E decidir entrar na caverna de novo,
só pelo desafio de encontrar a saída novamente.

sexta-feira, 10 de agosto de 2012

EM DEFESA DA RITALINA











Para o  brasileiro se uma porta bate nunca é o vento, é fantasma.
Essa frase que ouvi do Faustão em entrevista dada à Marília Gabriela, retrata à perfeição o espírito do povo brasileiro. Um povo com mania de conspirações, de intenções secretas e com o péssimo hábito de propagar falsas verdades.
Um de meus posts mais populares foi sobre a Ritalina e, apesar de escrito há mais de um ano, ainda recebo muitos comentários sobre ele. Um dos últimos foi de uma mãe preocupada em dar ao filho de cinco anos as primeiras doses de Ritalina.

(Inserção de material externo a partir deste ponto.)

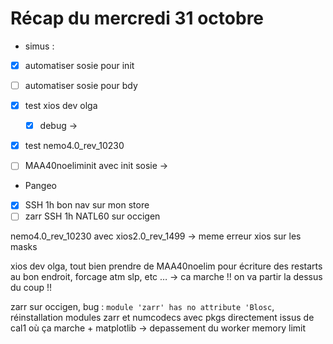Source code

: # Récap du mercredi 31 octobre


* simus :
- [x] automatiser sosie pour init
- [ ] automatiser sosie pour bdy
- [x] test xios dev olga 
	- [x] debug ->
- [x] test nemo4.0_rev_10230
- [ ] MAA40noeliminit avec init sosie ->


* Pangeo
- [x] SSH 1h bon nav sur mon store
- [ ] zarr SSH 1h NATL60 sur occigen

nemo4.0_rev_10230 avec xios2.0_rev_1499 -> meme erreur xios sur les masks

xios dev olga, tout bien prendre de MAA40noelim pour écriture des restarts au bon endroit, forcage atm slp, etc … -> ca marche !! on va partir la dessus du coup !!

zarr sur occigen, bug : `module 'zarr' has no attribute 'Blosc`, réinstallation modules zarr et numcodecs avec pkgs directement issus de cal1 où ça marche + matplotlib -> depassement du worker memory limit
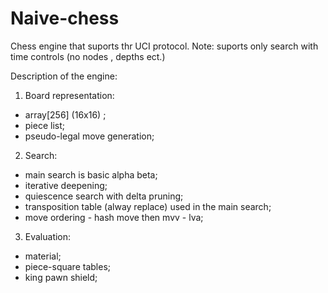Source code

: # Naive-chess
Chess engine that suports thr UCI protocol.
Note: suports only search with time controls (no nodes , depths ect.)  

Description of the engine:

  1. Board representation: 
   - array[256] (16x16) ; 
   - piece list;
   - pseudo-legal move generation;
  
  2. Search:
   - main search is basic alpha beta;
   - iterative deepening;
   - quiescence search with delta pruning;
   - transposition table (alway replace) used in the main search;
   - move ordering - hash move then mvv - lva;
   
  3. Evaluation:
   - material;
   - piece-square tables;
   - king pawn shield;
  
  
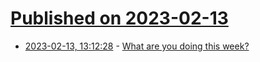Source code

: # [Published on 2023-02-13](index.md)

* [2023-02-13, 13:12:28](https://lobste.rs/s/txwkjd/what_are_you_doing_this_week) - [What are you doing this week?](https://lobste.rs/s/txwkjd/what_are_you_doing_this_week)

Neste mês de julho último, por culpa de uma falha de comunicação com minha médica, fiquei vários dias sem Ritalina. Não tive nenhum tipo de efeito colateral por suspender repentinamente meu remédio. Não sofri crise de abstinência, muito pelo contrário, nos primeiros dias tive a falsa sensação de que não precisaria mais da Ritalina para continuar meu tratamento. Digo falsa por que os efeitos do TDAH são muito sutis, sorrateiros até. E se instalam lentamente, discretamente. Mas não é esse o tema do post.
Quero falar sobre os falsos defensores da saúde dos brasileiros que propagam os malefícios da Ritalina chamando-a de cocaína legalizada; uma pseudomédica de Campinas afirma que a Ritalina deixa a criança como um robozinho. Mentira!

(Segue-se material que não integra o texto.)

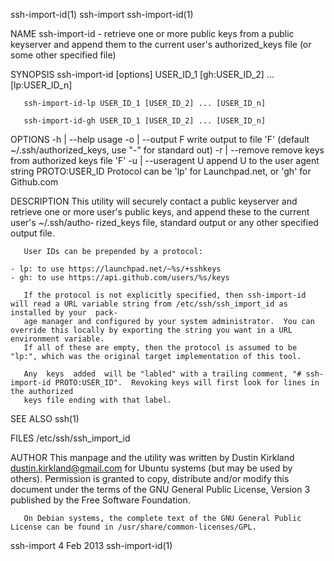 ssh-import-id(1)							  ssh-import							      ssh-import-id(1)

NAME
       ssh-import-id  -	 retrieve  one	or  more public keys from a public keyserver and append them to the current user's authorized_keys file (or some other
       specified file)

SYNOPSIS
       ssh-import-id [options] USER_ID_1 [gh:USER_ID_2] ... [lp:USER_ID_n]

       ssh-import-id-lp USER_ID_1 [USER_ID_2] ... [USER_ID_n]

       ssh-import-id-gh USER_ID_1 [USER_ID_2] ... [USER_ID_n]

OPTIONS
	-h | --help	    usage
	-o | --output F	    write output to file 'F' (default ~/.ssh/authorized_keys, use "-" for standard out)
	-r | --remove	    remove keys from authorized keys file 'F'
	-u | --useragent U  append U to the user agent string
	PROTO:USER_ID	    Protocol can be 'lp' for Launchpad.net, or 'gh' for Github.com

DESCRIPTION
       This utility will securely contact a public keyserver and retrieve one or more user's public keys, and append these to the current user's ~/.ssh/autho‐
       rized_keys file, standard output or any other specified output file.

       User IDs can be prepended by a protocol:

	- lp: to use https://launchpad.net/~%s/+sshkeys
	- gh: to use https://api.github.com/users/%s/keys

       If the protocol is not explicitly specified, then ssh-import-id will read a URL variable string from /etc/ssh/ssh_import_id as installed by your	 pack‐
       age manager and configured by your system administrator.	 You can override this locally by exporting the string you want in a URL environment variable.
       If all of these are empty, then the protocol is assumed to be "lp:", which was the original target implementation of this tool.

       Any  keys  added	 will be "labled" with a trailing comment, "# ssh-import-id PROTO:USER_ID".  Revoking keys will first look for lines in the authorized
       keys file ending with that label.

SEE ALSO
       ssh(1)

FILES
       /etc/ssh/ssh_import_id

AUTHOR
       This manpage and the utility was written by Dustin Kirkland <dustin.kirkland@gmail.com> for Ubuntu systems (but may be used by others).	Permission  is
       granted	to  copy,  distribute  and/or modify this document under the terms of the GNU General Public License, Version 3 published by the Free Software
       Foundation.

       On Debian systems, the complete text of the GNU General Public License can be found in /usr/share/common-licenses/GPL.

ssh-import								  4 Feb 2013							      ssh-import-id(1)
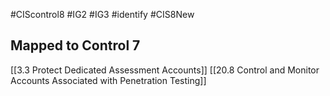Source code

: #CIScontrol8  #IG2  #IG3 #identify  #CIS8New 

## Mapped to Control 7
[[3.3 Protect Dedicated Assessment Accounts]]
[[20.8 Control and Monitor Accounts Associated with Penetration Testing]]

Em primeiro lugar, qualquer medicamento possui efeitos colaterais, mesmo aqueles da flora medicinal devem ser tomados com critério. Em segundo lugar, qualquer paciente está sujeito a sofrer essa ou aquela reação adversa ao tomar qualquer tipo de medicamento. Meu pai é um exemplo perfeito; a Aspirina ataca ferozmente seu estômago. Ninguém discute os benefícios da Aspirina. Existem pessoas alérgicas à sulfa e quem tem glaucoma não pode tomar certos remédios para o coração sob o risco de ficarem cegas.

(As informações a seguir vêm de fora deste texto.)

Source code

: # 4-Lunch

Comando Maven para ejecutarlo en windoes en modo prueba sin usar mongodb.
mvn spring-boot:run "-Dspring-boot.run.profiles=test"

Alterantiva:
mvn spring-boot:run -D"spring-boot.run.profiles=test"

A Ritalina está no mercado MUNDIAL há mais de trinta anos com benefícios e eficácia exaustivamente comprovados. Existem pessoas que usam a Ritalina de maneira errada, mas existem pessoas que tomam remédios para abortarem ou mesmo para cometerem suicídio. A culpa não é do remédio é das pessoas que o usam de maneira errada.
No mundo inteiro o tratamento do TDAH é feito com Ritalina, Concerta, mais recentemente o Venvanse, será possível que somente essas pessoas no Brasil tem o dom da verdade e a clarividência de enxergar o que o mundo inteiro não enxergou? Nem mesmo a ONU através da OMS?
Depois de uma semana sem minha Ritalina comecei a perceber uma irritação enorme ao fim do dia, uma impaciência com os problemas apresentados pelos celulares que tenho de consertar e uma enorme vontade de fazer as coisas de qualquer jeito; sem conferir ou sem testar adequadamente. O sinal vermelho acendeu e eu fui atrás da minha receita de Ritalina. Retomei meu tratamento no final da semana passada e tenho visto minha produtividade aumentar a cada dia.
Não caiam nessa conversa de que existe uma conspiração de laboratórios com o único objetivo de ganhar dinheiro desonestamente. Tratem de seus filhos com critério e acompanhamento médico,  sempre cientes de que qualquer medicamento pode apresentar efeitos colaterais e reações adversas e ao apresentá-los comuniquem imediatamente ao médico responsável  que avaliará a necessidade de alterar a  dosagem, o medicamento e mesmo a suspensão do remédio.
Eu tomo Ritalina, sinto seus benefícios e não ganho nada, absolutamente nada, nem muito obrigado por parte do laboratório por defendê-la. Pode acreditar.